Contract Tracking in the Hostdb
Overview
The hostdb should be aware of what hosts the contractor has made contracts with. This provides important information to the hostdb about the true value of a host to the renter, and allows the hostdb to make more informed decisions when scoring hosts.
Ideally, the hostdb has as much information as possible about the host relationship. This should minimally include information like how much storage is actively being used with the host, and eventually will probably be expanded to include things like total bandwidth spending. We will probably want to make whatever data structure we pass between the two flexible so that we can add fields as we go.
I think the hostdb should not be worried as much about the idea of contracts, and should not have to worry about navigating things like renewals and refreshes, but instead be primarily focused on the aggregate statistics with a particular host, and aggregate history with a particular host.

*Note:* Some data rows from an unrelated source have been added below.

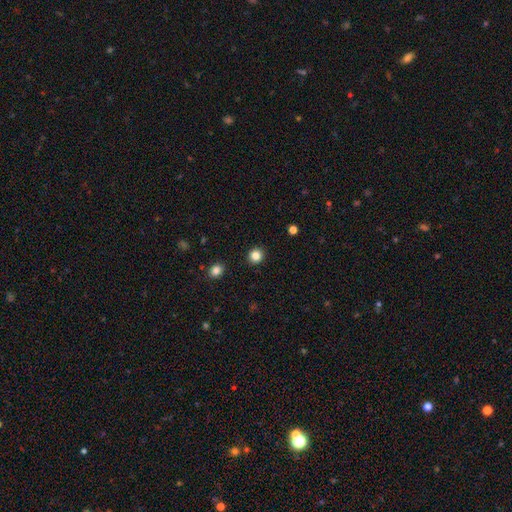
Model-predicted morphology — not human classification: Smooth or featured?
  - smooth: 83% *
  - star or artifact: 12%
  - featured or disk: 5%
How rounded?
  - round: 86% *
  - in between: 14%
  - cigar-shaped: 1%
Merging?
  - none: 92% *
  - minor disturbance: 5%
  - major disturbance: 2%
  - merger: 1%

List of Relationships in the Hostdb [Design Part 1]
The hostdb should have a map[hostPubKey]contractInfo
that stores a list of every contract that the contractor has made with hosts. The contractInfo
will initially only carry the contract utility and the amount of storage in the contract, however we should expect that this info will grow over time. This map should be persisted in the hostdb. This map should only be tracking contracts that have not yet expired.
Each host in the hostdb should get a new field indicating whether or not the contractor has a contract that is not expired with the host. If a contract with the host does exist, the contract can be found by looking at the contract map described above. All of the information is kept in that map, to avoid cluttering the hostdb with a bunch of fields that will be empty for the majority of hosts.

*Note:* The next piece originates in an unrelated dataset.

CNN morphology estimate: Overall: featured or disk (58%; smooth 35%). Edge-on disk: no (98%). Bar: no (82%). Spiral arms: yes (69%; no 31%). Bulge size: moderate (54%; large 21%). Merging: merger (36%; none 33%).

These values need to be updated somehow. If I recall correctly, the hostdb only persists data every 2 minutes to avoid hammering the disk, because it persists everything in json and the hostdb file can get pretty large. Any method we have for passing data to the hostdb needs to keep this in mind - the data may not get persisted right away. The best method for doing this may be to have the contractor just pass the hostdb a map that has all of the current contracts in it. The hostdb can then compare that map to its current information and make any updates as appropriate. This means that even if some of the updates fail to get persisted, the hostdb will snap back to being accurate the next time siad loads.
Always scanning hosts that we have contracts with. [Design Part 2]
Once we have the above lists, it should be pretty easy to ensure that every scan always includes every host that we have an active contract with.
Account for amount currently stored with a host during storage adjustments. [Design Part 3]
Currently, we look at how much data is left on a host when deciding whether to penalize that host for having not much storage remaining. If we are already storing data on the host, we should quadruple the amount of data that we are storing on that host and count it towards the data that the host has remaining.
This is because the primary purpose of the storage adjustments in the score is to ensure that we will not be spending contract fees and transaction fees on a host that can't be used for storage anyway. But if we are already storing data with that host, then spending more money on fees is fine, because those fees are going to be amortized by the data we already have stored on the host.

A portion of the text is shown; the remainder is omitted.